Tara Meyer, Nurse Practitioner, Burlington

I was in my last semester of my Family Nurse Practitioner program at UVM. Vermont has a program called Ladies First, which basically covers some preventive care (like mammograms) for women without health insurance. When I was a new student I thought this was great– “Wow, in Vermont, all women theoretically have access to preventive services.” But one day at the clinic, a patient came in who had previously applied for Ladies First because she had no health insurance. She had been denied because she had a modest house and some family land (that had been passed through her family for generations) so she did not qualify for the program because she was technically over the income/asset limit (even though she did not make a lot of money by any measure). So she kept putting off going to her primary care provider. Consequently, she presented this day with a lump in her breast that had been there for a little while, which ended up being Stage IV breast cancer– basically a very bad diagnosis.

She was referred immediately to an oncologist and started chemotherapy and radiation.
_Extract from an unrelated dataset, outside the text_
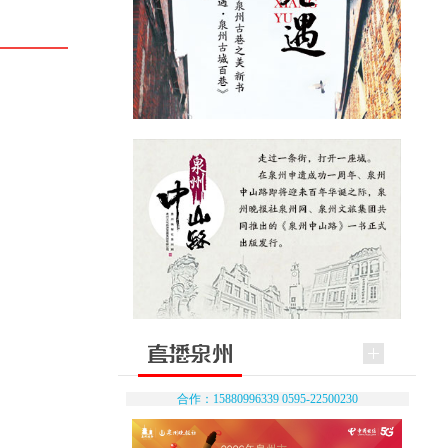
合作：15880996339 0595-22500230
I don’t know what ever happened to her because she was not my patient, but my heart ached for her and her family, working so hard to pay their taxes and keep jobs, only to be denied very basic preventive services like mammograms.
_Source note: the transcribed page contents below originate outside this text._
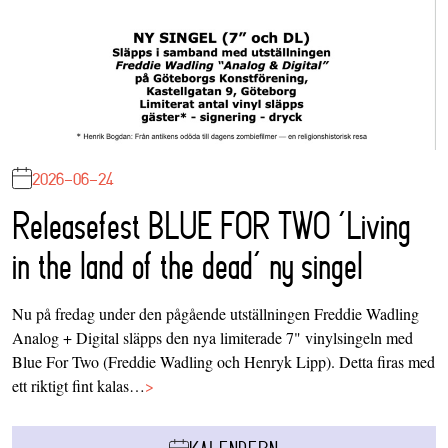
2026-06-24
Releasefest BLUE FOR TWO ‘Living
in the land of the dead’ ny singel
Nu på fredag under den pågående utställningen Freddie Wadling
Analog + Digital släpps den nya limiterade 7" vinylsingeln med
Blue For Two (Freddie Wadling och Henryk Lipp). Detta firas med
ett riktigt fint kalas…
>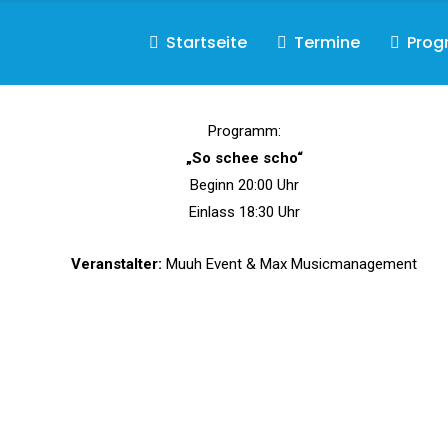
Startseite
Termine
Pro
Das NEUE PROGRAMM
Programm:
„So schee scho“
Beginn 20:00 Uhr
Einlass 18:30 Uhr
Veranstalter:
Muuh Event & Max Musicmanagement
It is the very epitome of what is wrong with our system: if you don’t make a dime or have anything, you qualify for health care. It creates almost a disincentive to try to make money because you only qualify for the “socialized” services if you don’t make anything. And in Vermont we have so many folks who work really hard and don’t make much, but somehow they make too much money to get any kind of free health care. And as nurse practitioner that to me is just wrong and we need to change it, make it so that everyone is covered, take out the middle-man (insurance companies) and people who profit off of sickness (again, insurance companies and drug companies). Only then can we do what is right for Vermonters, what is right for all people.